By Sharon Bernstein
SACRAMENTO, Calif. (Reuters) - California communities where a wet winter has filled reservoirs and begun ameliorating the state's catastrophic four-year drought begged water regulators on Wednesday to reduce or eliminate emergency conservation measures imposed last year.
Facing pushback from aggravated consumers under the ongoing rules, water utilities say they will have little credibility asking for conservation when the next drought hits if they must continue to order residents to cut back water use by up to 36 percent.
"By any measure, there isn't any emergency left," said Robert Roscoe, general manager of the Sacramento Suburban Water District.
The State Water Resources Control Board, which took testimony at a workshop on Wednesday, will decide next month whether to modify the rules, which have led to dry lawns and empty swimming pools as residents aimed to conserve.
Ordered by Democratic Governor Jerry Brown last April, the state's first-ever mandatory conservation rules led Californians to save 1.2 million acre-feet of water from June to February, enough to supply nearly 6 million people for a year.
The rules for residents and businesses came amid drought that forced farmers to fallow land and prompted the state to truck young salmon downstream after rivers ran dry.
But wet weather propelled by the El Nino ocean warming phenomenon filled many reservoirs, packed the northern Sierra Nevada mountain range with snow and began to replenish parched aquifirs.
So much rain fell in the northern part of the state that reservoir managers began releasing water downstream to avoid flooding.

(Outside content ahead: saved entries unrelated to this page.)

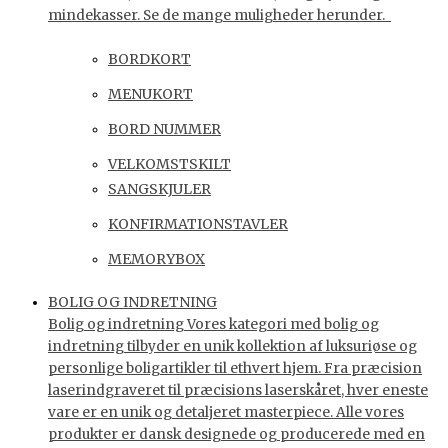
mindekasser. Se de mange muligheder herunder.
BORDKORT
MENUKORT
BORD NUMMER
VELKOMSTSKILT
SANGSKJULER
KONFIRMATIONSTAVLER
MEMORYBOX
BOLIG OG INDRETNING
Bolig og indretning Vores kategori med bolig og
indretning tilbyder en unik kollektion af luksuriøse og
personlige boligartikler til ethvert hjem. Fra præcision
laserindgraveret til præcisions laserskåret, hver eneste
vare er en unik og detaljeret masterpiece. Alle vores
produkter er dansk designede og producerede med en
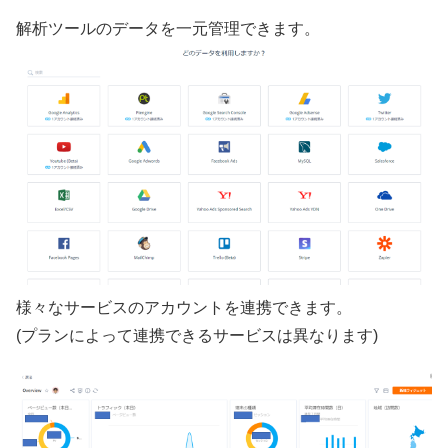
解析ツールのデータを一元管理できます。
様々なサービスのアカウントを連携できます。
(プランによって連携できるサービスは異なります)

And consumers began to complain that it was unfair to continue demanding dramatic cutbacks in water use or imposing drought surcharges on their water bills.

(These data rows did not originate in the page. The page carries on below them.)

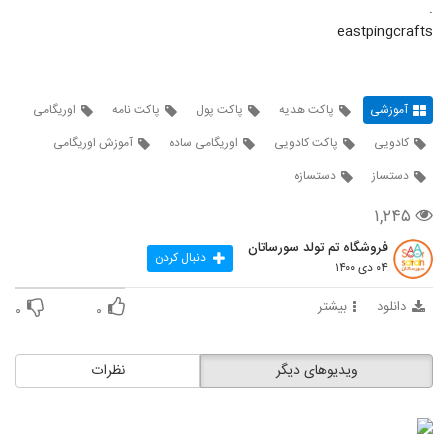
.
eastpingcrafts
آموزشی
پاکت هدیه
پاکت پول
پاکت نامه
اوریگامی
کادویی
پاکت کادویی
اوریگامی ساده
آموزش اوریگامی
دستساز
دستسازه
۱,۲۴۵
فروشگاه تم تولد سورساتان
دنبال کردن
۰۴ دی ۱۴۰۰
دانلود
بیشتر
۰
۰
ویدیوهای دیگر
نظرات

At least one water district, serving part of suburban Sacramento, has unilaterally dropped the regulations, even though legally they remain in effect statewide.
"Our board decided to take action and provide some relief to our customers," Keith Durkin, assistant general manager of the San Juan Water District, said in an interview. "It's very hard to maintain your credibility when you see the lake spilling for flood control purposes."
On Wednesday, a coalition of water districts throughout the state proposed easing the regulations in favor of a plan that recognizes that some communities may have plentiful supplies even during periods of little rainfall.
Water districts in the drier southern part of the state also asked for relief, saying investments in underground storage and desalination plants had increased their supplies.